• **What is needed**: Every line that contains the word "created" is to be copied from the listing.

╭─ Provided records

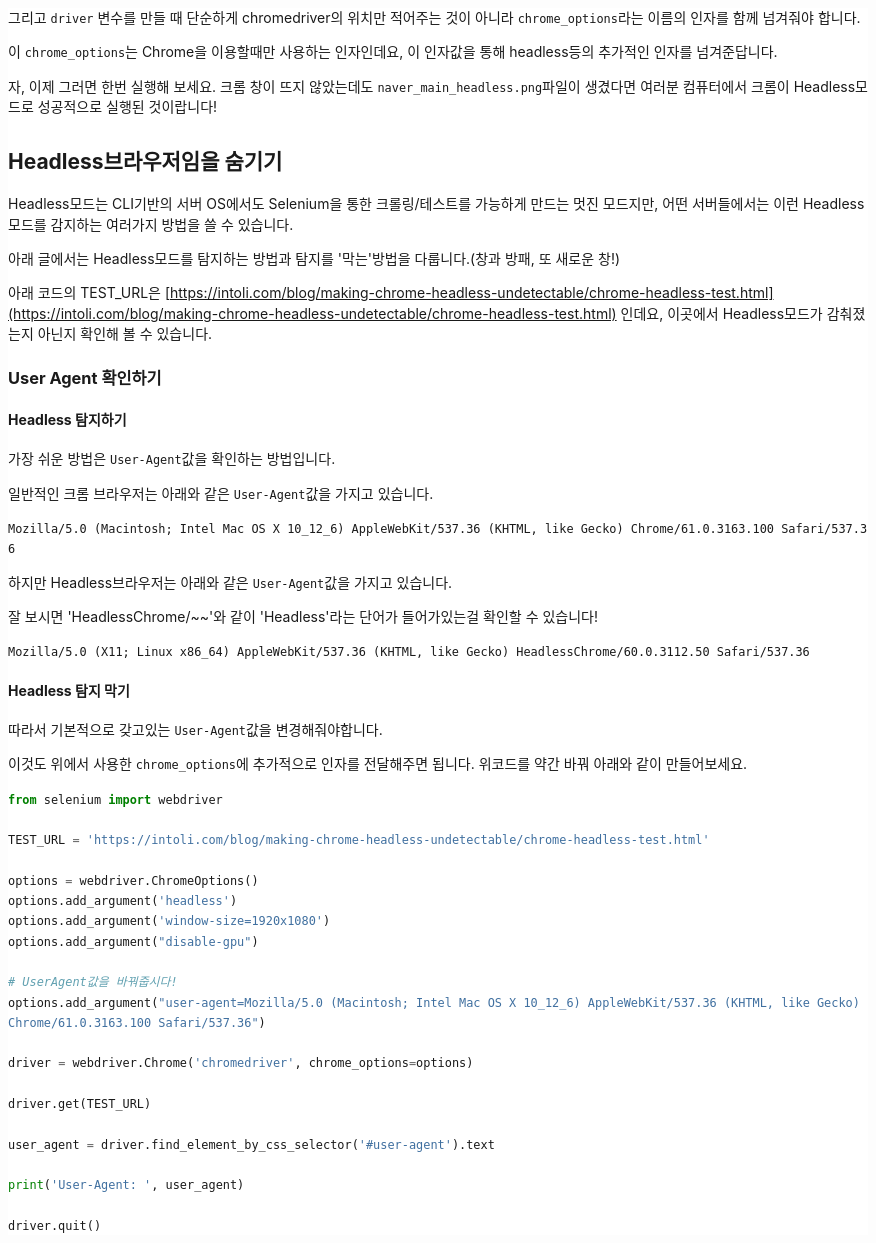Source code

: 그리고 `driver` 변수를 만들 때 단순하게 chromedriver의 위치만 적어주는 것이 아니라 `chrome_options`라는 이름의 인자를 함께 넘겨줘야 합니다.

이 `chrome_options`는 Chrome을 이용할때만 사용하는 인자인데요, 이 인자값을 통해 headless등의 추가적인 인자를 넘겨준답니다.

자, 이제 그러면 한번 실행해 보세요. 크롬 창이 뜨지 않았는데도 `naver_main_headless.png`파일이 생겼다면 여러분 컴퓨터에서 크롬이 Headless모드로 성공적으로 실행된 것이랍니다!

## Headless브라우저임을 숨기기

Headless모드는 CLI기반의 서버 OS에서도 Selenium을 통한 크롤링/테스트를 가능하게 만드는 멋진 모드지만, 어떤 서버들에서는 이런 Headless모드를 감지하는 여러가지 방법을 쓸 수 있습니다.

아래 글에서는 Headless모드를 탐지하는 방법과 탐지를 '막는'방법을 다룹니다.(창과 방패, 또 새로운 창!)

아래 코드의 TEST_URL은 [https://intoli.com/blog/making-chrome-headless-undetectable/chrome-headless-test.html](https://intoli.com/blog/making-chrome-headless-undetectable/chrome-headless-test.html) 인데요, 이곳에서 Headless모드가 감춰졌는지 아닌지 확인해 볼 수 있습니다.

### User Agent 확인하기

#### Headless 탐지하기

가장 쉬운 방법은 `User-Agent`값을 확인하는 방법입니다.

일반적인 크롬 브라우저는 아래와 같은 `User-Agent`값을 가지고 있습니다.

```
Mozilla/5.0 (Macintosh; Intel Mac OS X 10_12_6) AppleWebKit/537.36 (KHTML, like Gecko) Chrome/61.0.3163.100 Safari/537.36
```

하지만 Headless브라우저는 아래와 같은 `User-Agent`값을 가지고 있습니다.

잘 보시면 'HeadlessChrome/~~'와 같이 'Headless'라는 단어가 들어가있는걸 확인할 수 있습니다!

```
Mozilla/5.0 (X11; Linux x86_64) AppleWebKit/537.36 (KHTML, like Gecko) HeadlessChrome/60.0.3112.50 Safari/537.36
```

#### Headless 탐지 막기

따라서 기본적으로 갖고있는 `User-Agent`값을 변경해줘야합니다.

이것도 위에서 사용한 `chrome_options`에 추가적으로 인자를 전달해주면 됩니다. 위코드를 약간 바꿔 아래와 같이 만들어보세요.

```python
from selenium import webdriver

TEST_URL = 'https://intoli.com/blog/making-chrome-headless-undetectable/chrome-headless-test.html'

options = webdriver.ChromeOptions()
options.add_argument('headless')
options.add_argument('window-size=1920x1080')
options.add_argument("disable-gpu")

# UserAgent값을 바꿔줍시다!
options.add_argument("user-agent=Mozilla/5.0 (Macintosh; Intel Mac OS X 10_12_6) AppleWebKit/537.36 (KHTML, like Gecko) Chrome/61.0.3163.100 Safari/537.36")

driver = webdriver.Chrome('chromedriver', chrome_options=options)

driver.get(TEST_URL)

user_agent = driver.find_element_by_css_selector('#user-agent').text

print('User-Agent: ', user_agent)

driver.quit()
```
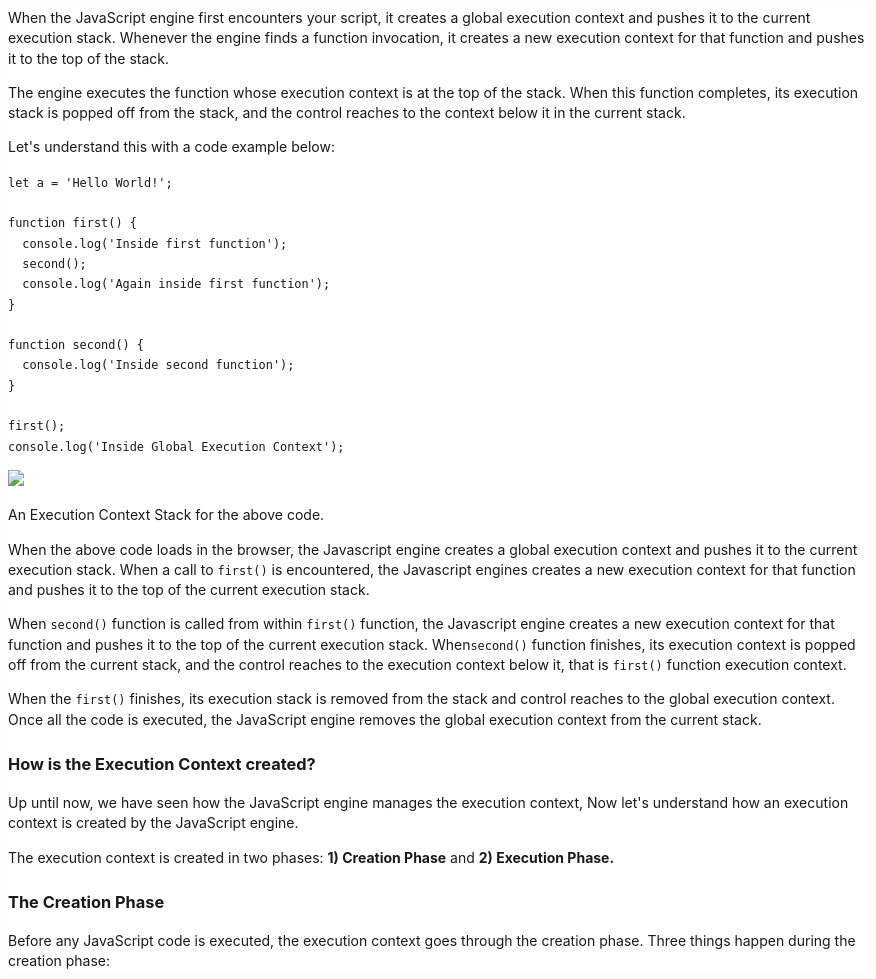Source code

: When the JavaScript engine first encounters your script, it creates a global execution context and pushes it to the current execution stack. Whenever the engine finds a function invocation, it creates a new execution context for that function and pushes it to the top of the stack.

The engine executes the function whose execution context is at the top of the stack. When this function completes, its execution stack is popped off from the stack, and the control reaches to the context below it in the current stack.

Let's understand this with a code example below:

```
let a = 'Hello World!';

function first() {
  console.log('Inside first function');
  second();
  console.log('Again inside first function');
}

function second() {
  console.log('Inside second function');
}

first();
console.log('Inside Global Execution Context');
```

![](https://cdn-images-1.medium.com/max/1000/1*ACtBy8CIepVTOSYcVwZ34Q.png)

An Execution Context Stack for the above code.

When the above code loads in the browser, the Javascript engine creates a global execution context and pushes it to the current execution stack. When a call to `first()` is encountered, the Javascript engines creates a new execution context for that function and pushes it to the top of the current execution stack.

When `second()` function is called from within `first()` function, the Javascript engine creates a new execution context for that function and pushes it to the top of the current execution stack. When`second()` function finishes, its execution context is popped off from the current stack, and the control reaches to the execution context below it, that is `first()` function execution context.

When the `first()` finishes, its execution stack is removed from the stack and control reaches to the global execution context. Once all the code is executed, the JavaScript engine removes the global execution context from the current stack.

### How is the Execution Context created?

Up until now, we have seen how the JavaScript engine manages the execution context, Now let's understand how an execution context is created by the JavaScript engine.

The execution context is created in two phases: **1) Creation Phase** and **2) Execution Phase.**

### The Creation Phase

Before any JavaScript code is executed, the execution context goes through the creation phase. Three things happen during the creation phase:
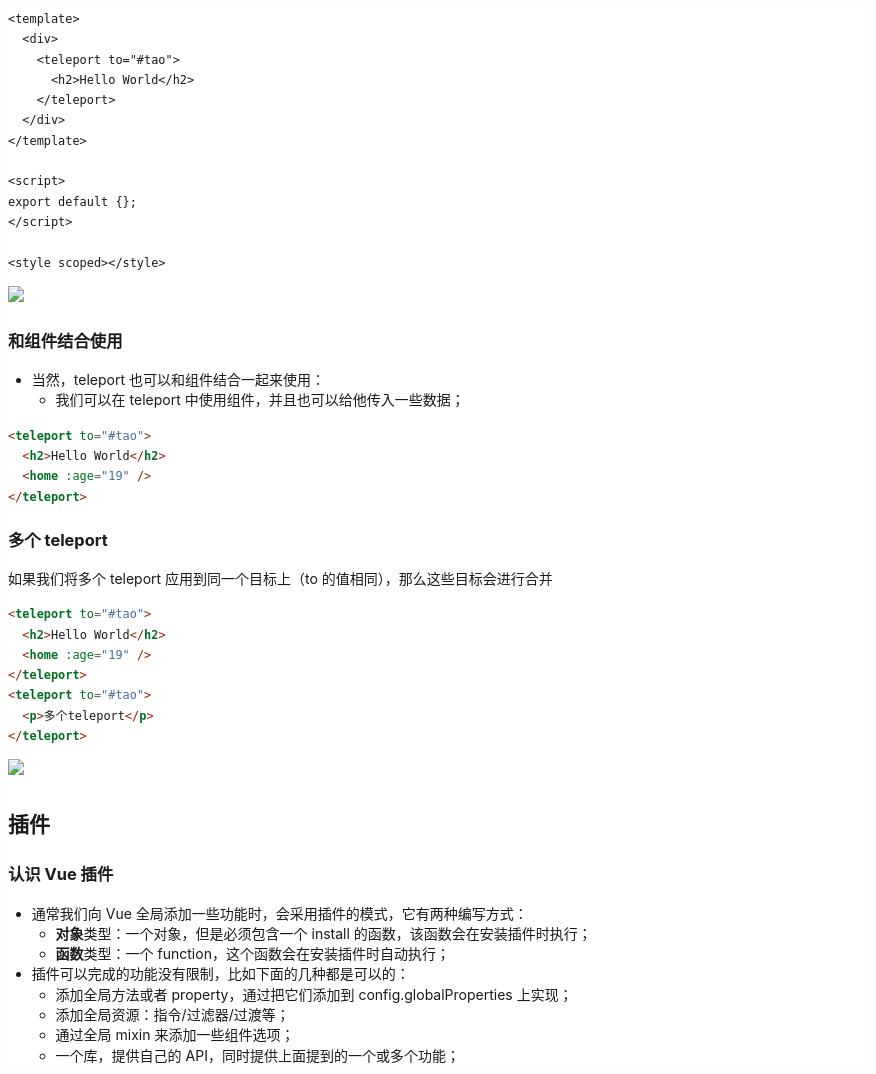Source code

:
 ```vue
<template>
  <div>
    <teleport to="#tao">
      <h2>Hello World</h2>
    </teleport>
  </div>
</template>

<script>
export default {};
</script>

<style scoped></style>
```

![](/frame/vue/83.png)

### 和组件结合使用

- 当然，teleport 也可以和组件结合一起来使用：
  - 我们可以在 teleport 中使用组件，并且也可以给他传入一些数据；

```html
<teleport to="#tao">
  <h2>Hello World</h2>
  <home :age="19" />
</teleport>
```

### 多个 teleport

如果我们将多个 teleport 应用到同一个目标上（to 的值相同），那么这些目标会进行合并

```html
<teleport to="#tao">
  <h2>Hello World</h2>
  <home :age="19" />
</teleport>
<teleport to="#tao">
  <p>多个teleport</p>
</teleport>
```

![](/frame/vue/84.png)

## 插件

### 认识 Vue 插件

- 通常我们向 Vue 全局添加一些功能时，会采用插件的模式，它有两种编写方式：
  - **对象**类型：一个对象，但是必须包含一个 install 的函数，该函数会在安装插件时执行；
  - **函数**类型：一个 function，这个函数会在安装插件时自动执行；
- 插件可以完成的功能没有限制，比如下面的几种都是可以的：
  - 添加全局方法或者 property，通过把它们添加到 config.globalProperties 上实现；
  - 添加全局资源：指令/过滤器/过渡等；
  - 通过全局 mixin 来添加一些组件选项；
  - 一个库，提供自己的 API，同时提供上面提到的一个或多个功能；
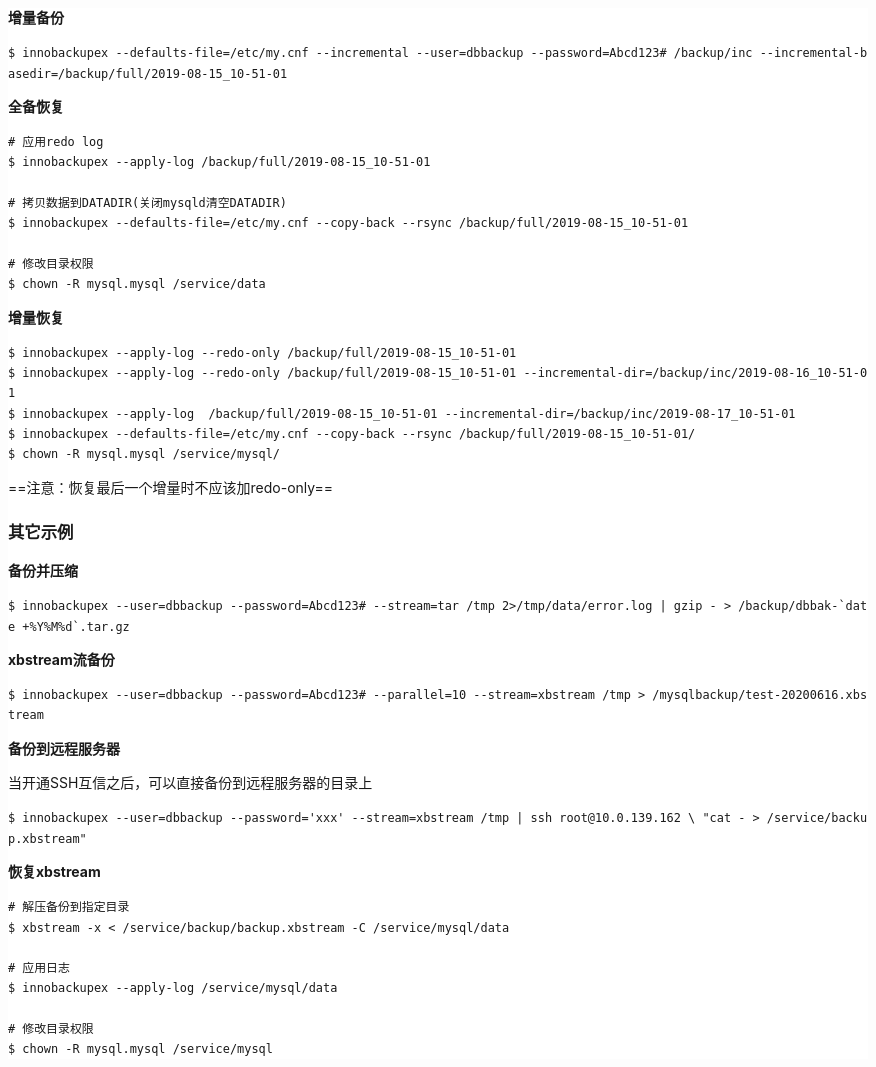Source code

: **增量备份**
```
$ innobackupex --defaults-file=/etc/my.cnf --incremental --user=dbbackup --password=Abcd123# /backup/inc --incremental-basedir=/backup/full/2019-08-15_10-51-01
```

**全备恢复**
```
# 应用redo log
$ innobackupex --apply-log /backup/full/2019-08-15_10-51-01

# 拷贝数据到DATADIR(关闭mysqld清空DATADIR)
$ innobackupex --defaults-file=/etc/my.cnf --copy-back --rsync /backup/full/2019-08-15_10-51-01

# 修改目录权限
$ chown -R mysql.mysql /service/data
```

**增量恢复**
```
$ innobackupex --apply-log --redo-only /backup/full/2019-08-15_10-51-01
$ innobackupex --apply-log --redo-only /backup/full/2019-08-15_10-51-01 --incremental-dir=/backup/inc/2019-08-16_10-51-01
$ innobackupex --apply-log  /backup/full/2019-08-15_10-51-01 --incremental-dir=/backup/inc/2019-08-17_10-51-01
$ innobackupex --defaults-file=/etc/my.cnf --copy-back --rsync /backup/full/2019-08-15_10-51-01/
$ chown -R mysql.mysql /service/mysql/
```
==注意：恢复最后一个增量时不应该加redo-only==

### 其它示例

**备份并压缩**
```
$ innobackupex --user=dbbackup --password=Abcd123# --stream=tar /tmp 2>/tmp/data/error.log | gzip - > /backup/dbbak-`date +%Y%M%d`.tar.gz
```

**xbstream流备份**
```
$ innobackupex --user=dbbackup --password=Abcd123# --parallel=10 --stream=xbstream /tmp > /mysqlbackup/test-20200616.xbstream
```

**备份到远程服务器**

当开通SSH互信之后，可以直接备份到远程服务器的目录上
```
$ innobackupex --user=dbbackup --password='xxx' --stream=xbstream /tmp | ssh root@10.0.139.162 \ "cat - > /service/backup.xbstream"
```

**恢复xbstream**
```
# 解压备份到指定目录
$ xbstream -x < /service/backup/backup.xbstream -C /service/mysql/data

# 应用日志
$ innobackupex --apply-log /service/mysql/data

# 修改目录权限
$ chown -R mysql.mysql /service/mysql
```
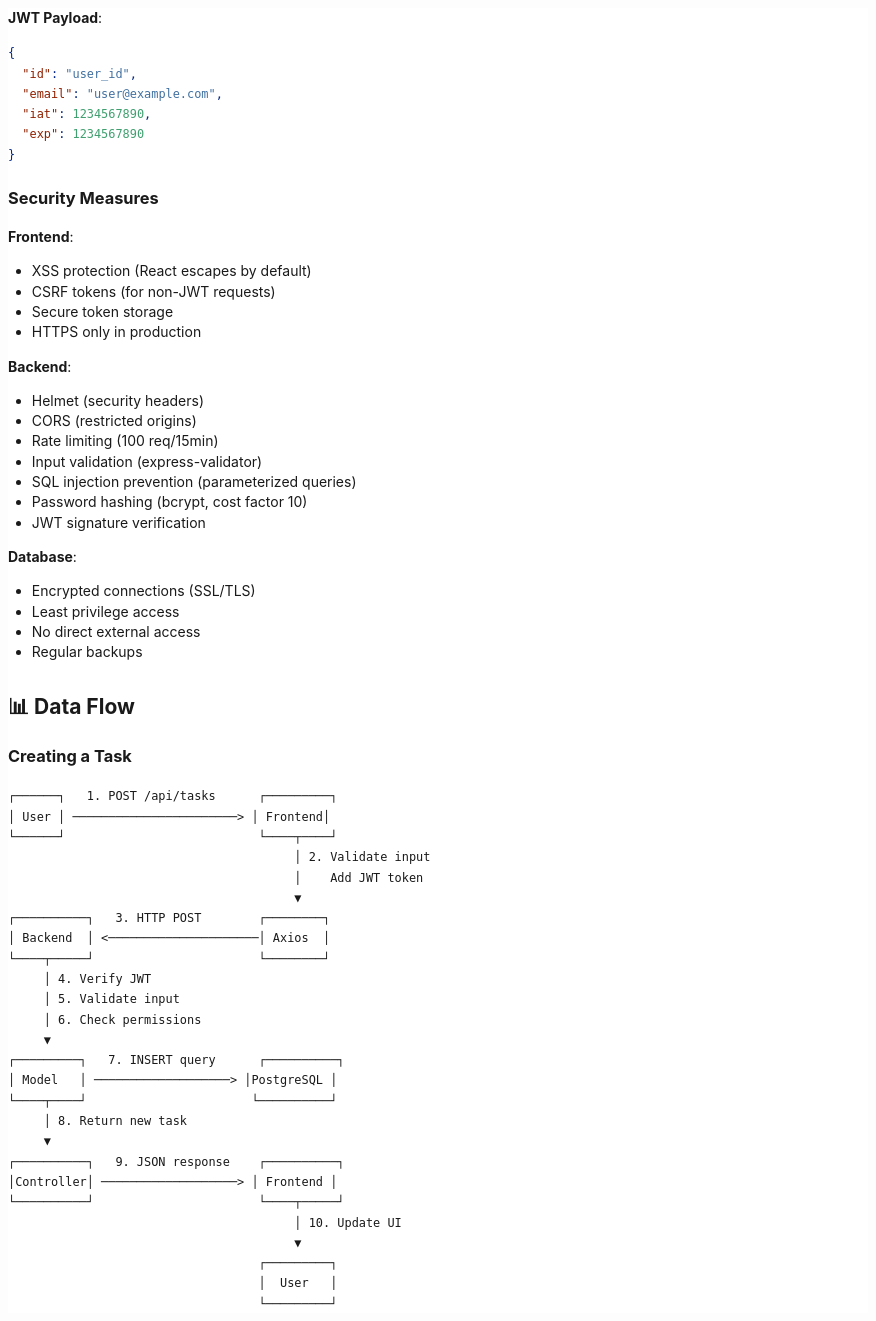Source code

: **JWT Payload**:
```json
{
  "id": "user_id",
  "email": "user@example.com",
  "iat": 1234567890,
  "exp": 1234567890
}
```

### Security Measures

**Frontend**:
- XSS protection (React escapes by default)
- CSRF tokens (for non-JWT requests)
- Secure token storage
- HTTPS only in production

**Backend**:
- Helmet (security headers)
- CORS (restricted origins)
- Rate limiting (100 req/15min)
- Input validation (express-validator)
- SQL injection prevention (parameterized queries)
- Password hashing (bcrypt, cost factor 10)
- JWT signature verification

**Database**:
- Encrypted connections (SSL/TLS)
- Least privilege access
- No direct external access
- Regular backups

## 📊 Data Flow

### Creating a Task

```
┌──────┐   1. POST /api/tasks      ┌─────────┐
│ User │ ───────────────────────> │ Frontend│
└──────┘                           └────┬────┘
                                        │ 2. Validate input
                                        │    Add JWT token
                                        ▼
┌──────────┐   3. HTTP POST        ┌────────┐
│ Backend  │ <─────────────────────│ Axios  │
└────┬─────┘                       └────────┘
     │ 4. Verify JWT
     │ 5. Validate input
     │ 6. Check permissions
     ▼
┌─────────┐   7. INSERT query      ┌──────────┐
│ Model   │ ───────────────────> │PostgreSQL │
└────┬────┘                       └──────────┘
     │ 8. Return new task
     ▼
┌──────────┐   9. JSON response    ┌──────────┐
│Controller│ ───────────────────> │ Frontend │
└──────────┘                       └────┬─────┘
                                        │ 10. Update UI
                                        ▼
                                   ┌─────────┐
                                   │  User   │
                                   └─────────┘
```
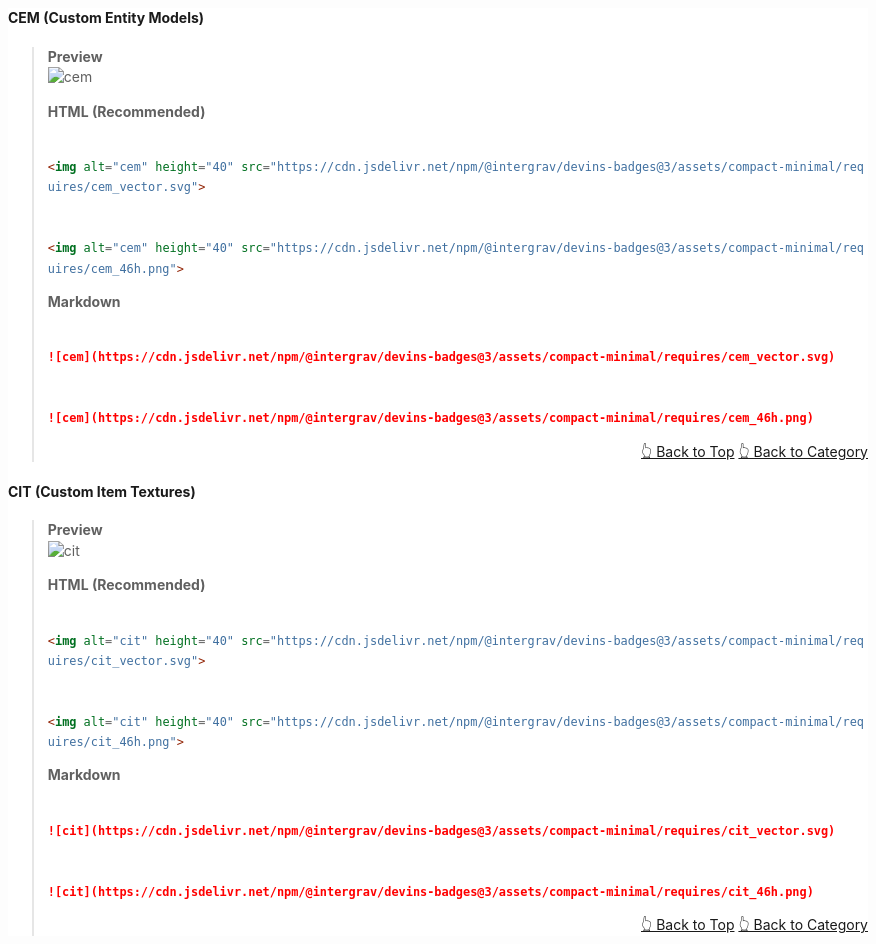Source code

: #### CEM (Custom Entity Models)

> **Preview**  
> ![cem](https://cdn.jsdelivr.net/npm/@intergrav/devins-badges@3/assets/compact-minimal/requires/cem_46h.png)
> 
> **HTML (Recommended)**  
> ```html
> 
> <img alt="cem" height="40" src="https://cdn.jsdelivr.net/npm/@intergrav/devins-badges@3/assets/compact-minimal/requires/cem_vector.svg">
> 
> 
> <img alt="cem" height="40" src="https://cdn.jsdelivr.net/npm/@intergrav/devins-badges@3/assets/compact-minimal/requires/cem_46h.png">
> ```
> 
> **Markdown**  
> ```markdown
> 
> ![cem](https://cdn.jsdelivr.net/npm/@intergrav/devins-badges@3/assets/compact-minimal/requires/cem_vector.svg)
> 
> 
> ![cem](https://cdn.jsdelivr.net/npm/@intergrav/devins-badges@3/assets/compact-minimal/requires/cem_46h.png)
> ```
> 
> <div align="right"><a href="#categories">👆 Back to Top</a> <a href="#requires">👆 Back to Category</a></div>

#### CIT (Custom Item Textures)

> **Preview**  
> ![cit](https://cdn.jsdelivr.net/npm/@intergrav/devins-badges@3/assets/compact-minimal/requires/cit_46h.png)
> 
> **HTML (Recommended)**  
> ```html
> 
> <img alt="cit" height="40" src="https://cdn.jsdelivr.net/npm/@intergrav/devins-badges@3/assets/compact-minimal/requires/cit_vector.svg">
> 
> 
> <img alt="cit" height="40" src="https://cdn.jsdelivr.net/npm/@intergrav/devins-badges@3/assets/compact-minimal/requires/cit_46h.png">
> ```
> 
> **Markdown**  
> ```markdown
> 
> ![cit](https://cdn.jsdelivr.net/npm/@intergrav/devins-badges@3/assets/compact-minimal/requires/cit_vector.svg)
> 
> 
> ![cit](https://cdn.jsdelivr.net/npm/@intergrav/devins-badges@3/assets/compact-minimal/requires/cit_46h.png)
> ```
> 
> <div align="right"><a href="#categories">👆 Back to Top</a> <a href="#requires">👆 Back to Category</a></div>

╰─

• **Answer to the exercise**:
### How is the Execution Context created?
Up until now, we have seen how the JavaScript engine manages the execution context, Now let's understand how an execution context is created by the JavaScript engine.
The execution context is created in two phases: **1) Creation Phase** and **2) Execution Phase.**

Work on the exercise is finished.